Caro Direttore,
i giornali, si dice, campano sulle brutte notizie. Fortunatamente, accadono di tanto in tanto avvenimenti belli e significativi, che meritano di essere pubblicizzati in maniera adeguata.
Ecco di seguito una bella notizia: a Zurigo sono partiti i lavori di ristrutturazione della Casa d’Italia, dopo anni di inerzia e di abbandono. Lo abbiamo appreso ascoltando alcuni giorni or sono la presentazione del progetto dei lavori, nel corso di un incontro cui hanno preso parte l’ambasciatore a Berna Lorenzo Cornado assieme all’ex titolare dell’ufficio consolare Zurighese Giulio Alaimo e all’attuale Console generale Mario Baldi.
Forse è poco noto, ma il vasto edificio che ospita la Casa d’Italia non ha soltanto un valore affettivo per la comunità degli italiani qui residenti, che ad esso guardano da sempre come a un imprescindibile punto di riferimento, ma è anche un pregevole esempio di architettura italiana a Nord delle Alpi. Un’utile prospettiva, sul passato e sul presente della Casa d’Italia, ci è stata offerta negli anni scorsi da Tindaro Gatani, uno storico valoroso, col suo libro: ”La Casa d’Italia di Zurigo”, che mi permetto di raccomandare all’attenzione dei lettori.
Vorrei aggiungere una annotazione che è critica, ma anche, in qualche modo, autocritica. Nel presentare il progetto per i lavori di ristrutturazione della Casa d’Italia, non si è parlato di colui che ne è stato, in una certa misura, il maggiore protagonista. Parlo dell’ex console generale Francesco Barbaro, il quale nel 2016, alla vigilia del suo ritiro dal servizio, riuscì a stroncare il progetto di alienazione della Casa d’Italia e la sua trasformazione in un centro commerciale.

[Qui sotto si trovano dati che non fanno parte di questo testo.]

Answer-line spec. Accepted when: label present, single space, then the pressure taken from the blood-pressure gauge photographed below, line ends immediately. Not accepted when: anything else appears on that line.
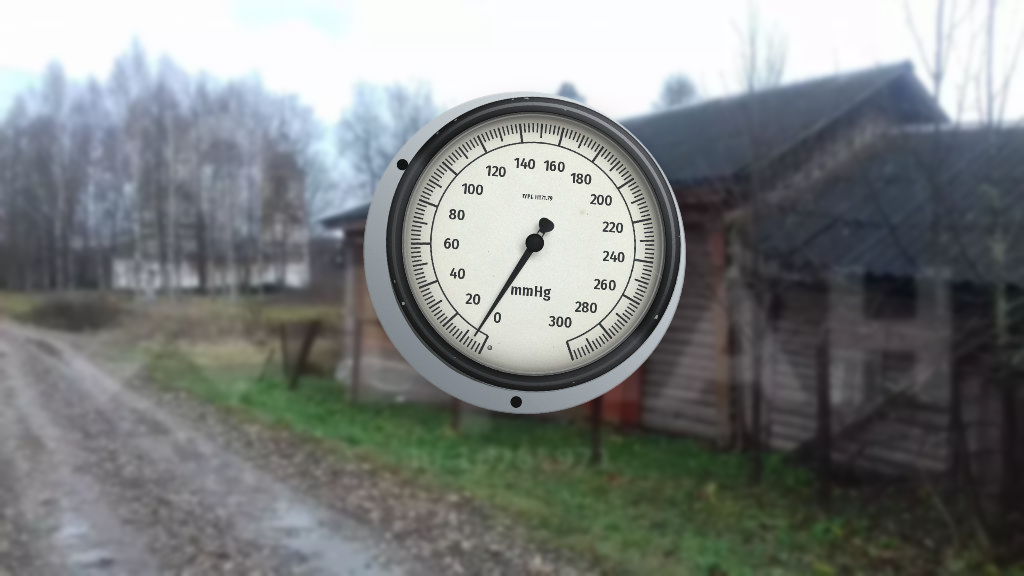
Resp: 6 mmHg
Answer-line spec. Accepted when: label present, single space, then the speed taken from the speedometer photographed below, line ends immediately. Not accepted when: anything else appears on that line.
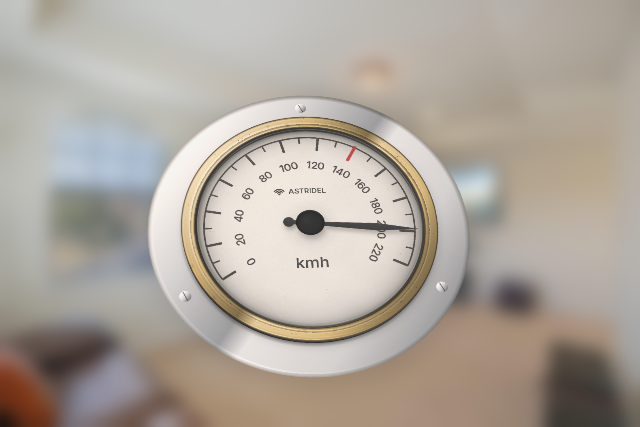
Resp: 200 km/h
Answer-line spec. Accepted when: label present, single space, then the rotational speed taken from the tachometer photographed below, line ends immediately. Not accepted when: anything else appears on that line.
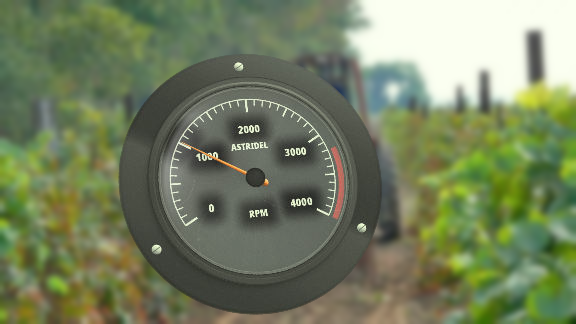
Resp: 1000 rpm
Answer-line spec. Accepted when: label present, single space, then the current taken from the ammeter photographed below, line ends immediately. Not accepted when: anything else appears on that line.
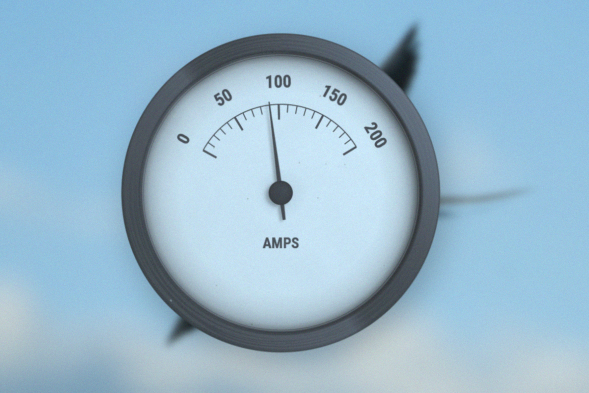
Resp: 90 A
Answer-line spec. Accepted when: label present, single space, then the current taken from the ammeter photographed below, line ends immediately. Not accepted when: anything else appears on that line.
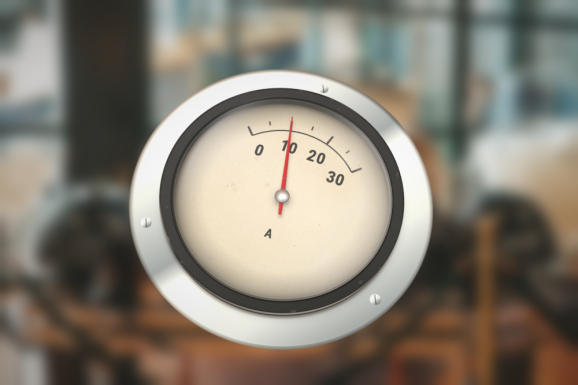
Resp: 10 A
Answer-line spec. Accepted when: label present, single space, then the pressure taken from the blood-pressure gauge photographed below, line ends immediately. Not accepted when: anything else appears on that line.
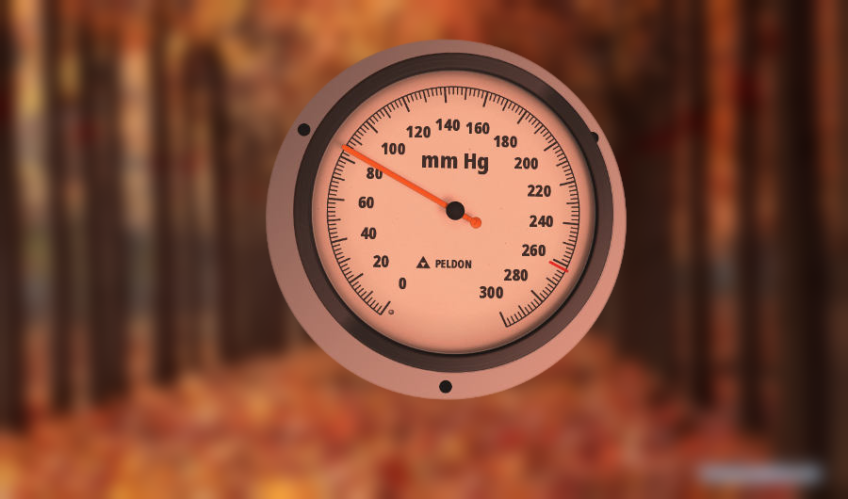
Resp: 84 mmHg
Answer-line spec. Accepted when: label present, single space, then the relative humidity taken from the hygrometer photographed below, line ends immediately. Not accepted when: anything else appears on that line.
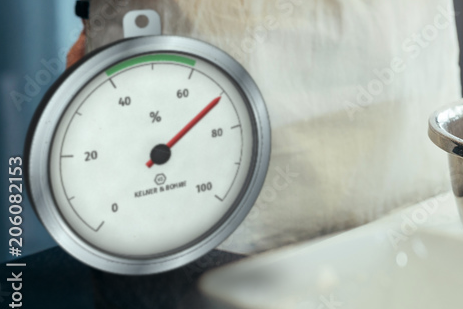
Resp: 70 %
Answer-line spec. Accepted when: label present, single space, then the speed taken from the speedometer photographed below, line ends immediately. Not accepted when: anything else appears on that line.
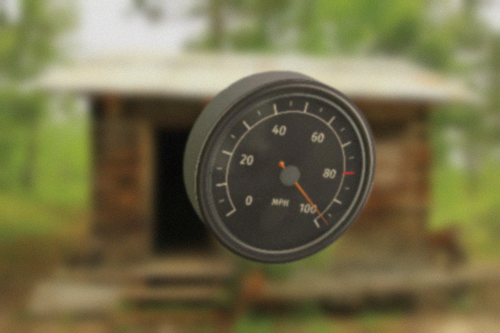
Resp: 97.5 mph
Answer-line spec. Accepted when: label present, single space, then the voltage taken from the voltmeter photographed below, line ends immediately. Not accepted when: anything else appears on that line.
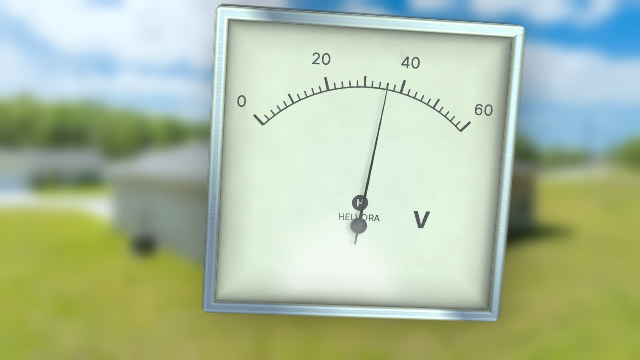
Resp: 36 V
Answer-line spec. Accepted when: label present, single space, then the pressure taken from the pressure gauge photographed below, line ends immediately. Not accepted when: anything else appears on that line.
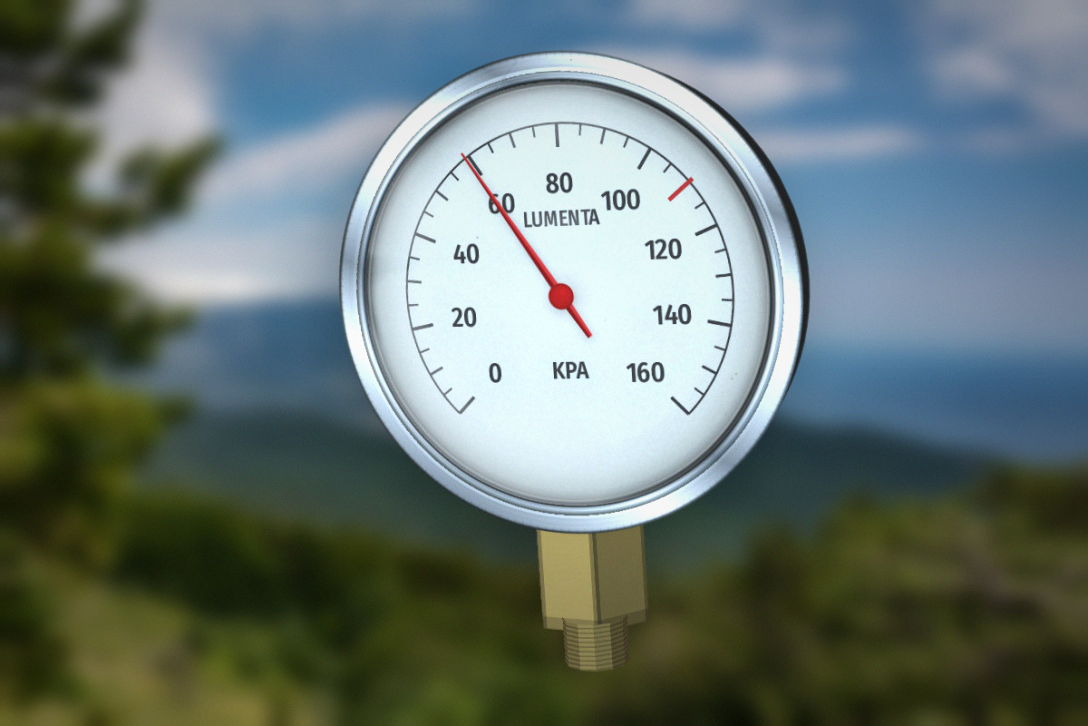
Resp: 60 kPa
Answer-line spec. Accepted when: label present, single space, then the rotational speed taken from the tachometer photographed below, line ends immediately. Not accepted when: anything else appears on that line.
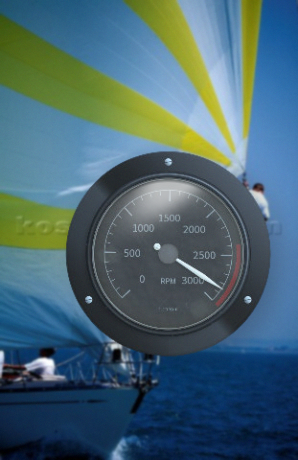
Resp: 2850 rpm
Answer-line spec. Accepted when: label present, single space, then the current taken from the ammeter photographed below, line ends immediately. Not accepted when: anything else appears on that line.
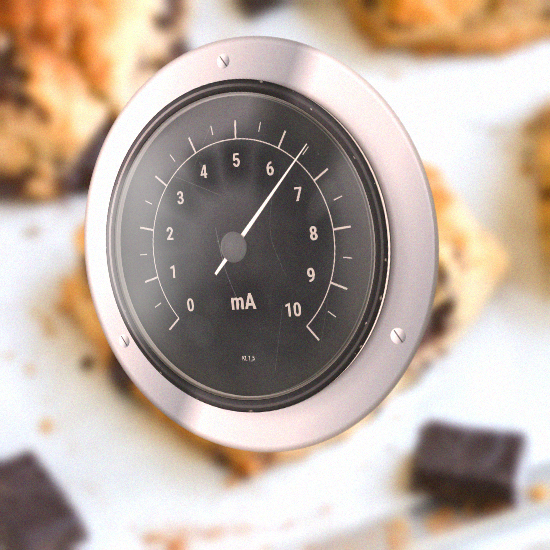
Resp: 6.5 mA
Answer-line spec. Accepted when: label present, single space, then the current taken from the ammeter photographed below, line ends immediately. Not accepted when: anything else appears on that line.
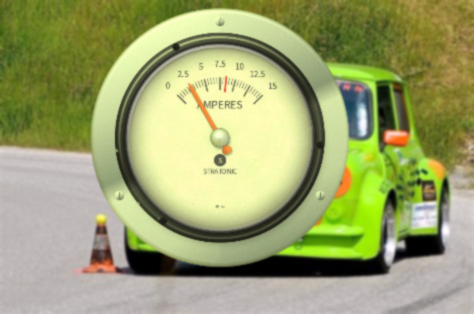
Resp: 2.5 A
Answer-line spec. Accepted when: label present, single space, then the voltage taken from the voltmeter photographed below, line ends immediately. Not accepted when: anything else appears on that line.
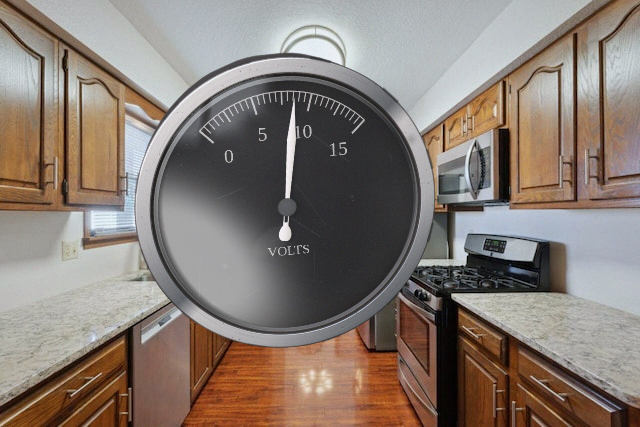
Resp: 8.5 V
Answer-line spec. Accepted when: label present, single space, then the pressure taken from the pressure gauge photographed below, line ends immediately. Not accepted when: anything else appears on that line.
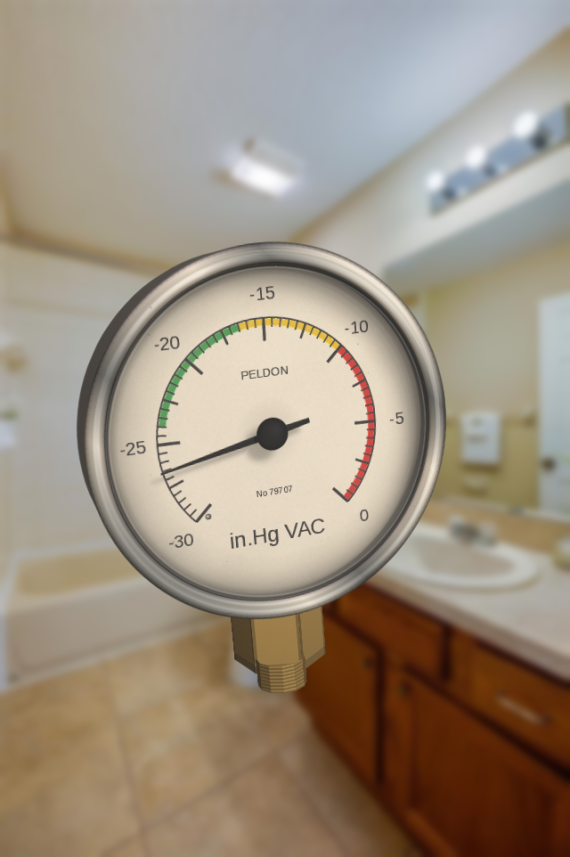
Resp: -26.5 inHg
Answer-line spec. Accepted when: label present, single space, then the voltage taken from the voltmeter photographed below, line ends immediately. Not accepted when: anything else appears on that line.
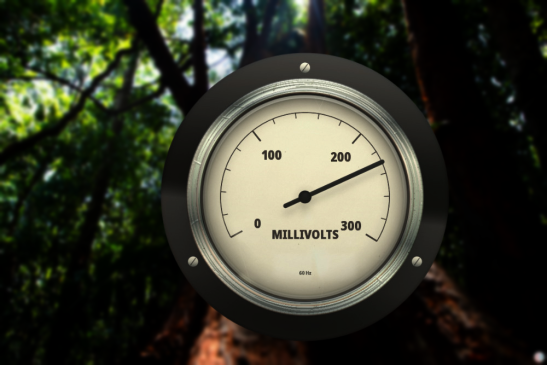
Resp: 230 mV
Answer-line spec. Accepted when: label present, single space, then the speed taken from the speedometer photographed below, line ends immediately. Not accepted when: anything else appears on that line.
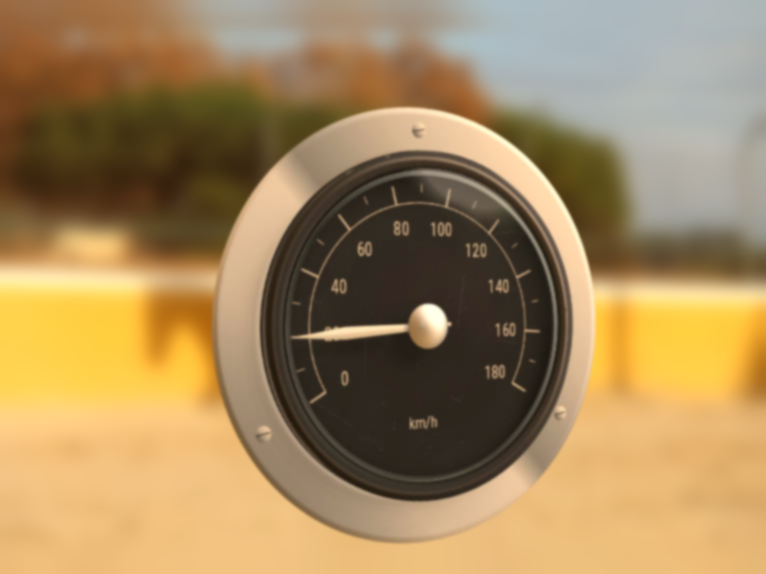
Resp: 20 km/h
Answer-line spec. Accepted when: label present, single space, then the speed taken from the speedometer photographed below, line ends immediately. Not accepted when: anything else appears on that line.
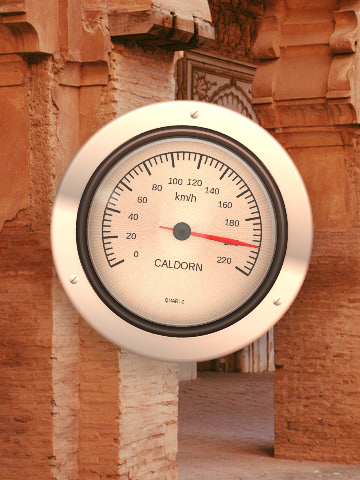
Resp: 200 km/h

Siffatta iniziativa era stata prospettata al Ministero degli esteri dall’allora ambasciatore a Berna, che agiva apparentemente d’intesa con un gruppo di cosiddetti imprenditori italo-svizzeri. È facile immaginare le ricadute economiche di un progetto di impronta squisitamente commerciale: Il ritorno economico sarebbe stato presumibilmente di decine di milioni di euro, ma per la collettività italiana si sarebbe trattato di una perdita irrimediabile.
A me sembra giusto rendere ora omaggio all’azione di quel valoroso funzionario.